Yeah, I think that those are things that more companies should do to get out of 2020.

Speaker 4:

And I go back to your point at the beginning about agency and autonomy. I think that's where it lies, you know, as we begin this new year you know, we talk about companies like they're entities, but they're not they're people. And and every individual is certainly in the positions of leadership, but also besides that, we have a continuing responsibility to pay attention to creating the space for individuals to rise and to, and to participate and feel connected to something. And and I just want to say, I'm grateful to be able to experience that in the work that we do together and also to experience it from the customers, the executives, the the program leads that make e-commerce happen.
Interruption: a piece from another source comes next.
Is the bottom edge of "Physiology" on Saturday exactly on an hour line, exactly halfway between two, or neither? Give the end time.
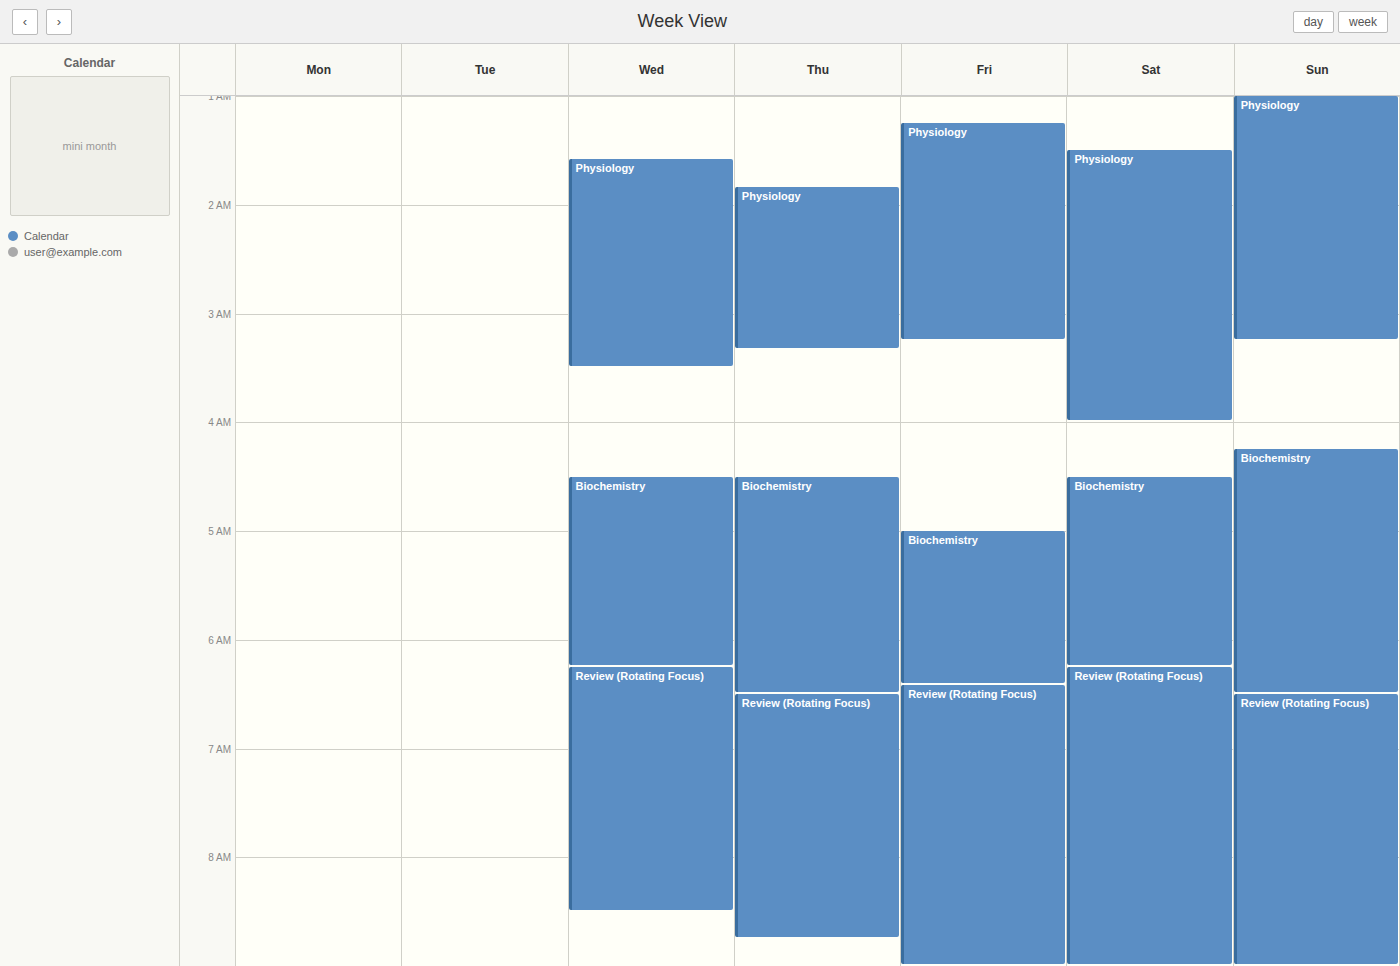
4:00 AM -- exactly on the 4 AM line.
It's just inspiring. It's an inspiring industry to work in. And, and I think the ambition that, that so many of the people that we work with have to make to just make to make brilliant organizations. I think that's, that's that continuing responsibility. And, and I'm looking forward to 2021 and, and continuing to make that investment with all of you and certainly with you, Rob. So thanks for a great year of podcasting and collaboration. Absolutely

Rob:

Say it to, you may 20, 21 bring great things. They, everyone have agency and autonomy and feel like what they do matters and spend a little bit more downtime with everyone and feel more connected and a Partridge in a pear tree, all those things. I think we did a better job than McKinsey. Yeah.

Speaker 4:

I'm going to write this up, but let's just say it, it's nice to see the back of 2020. So I'm looking forward to this new year of learning and collaborating at this most exciting place in commerce of the digital shelf. So thanks to everyone for being part of our community.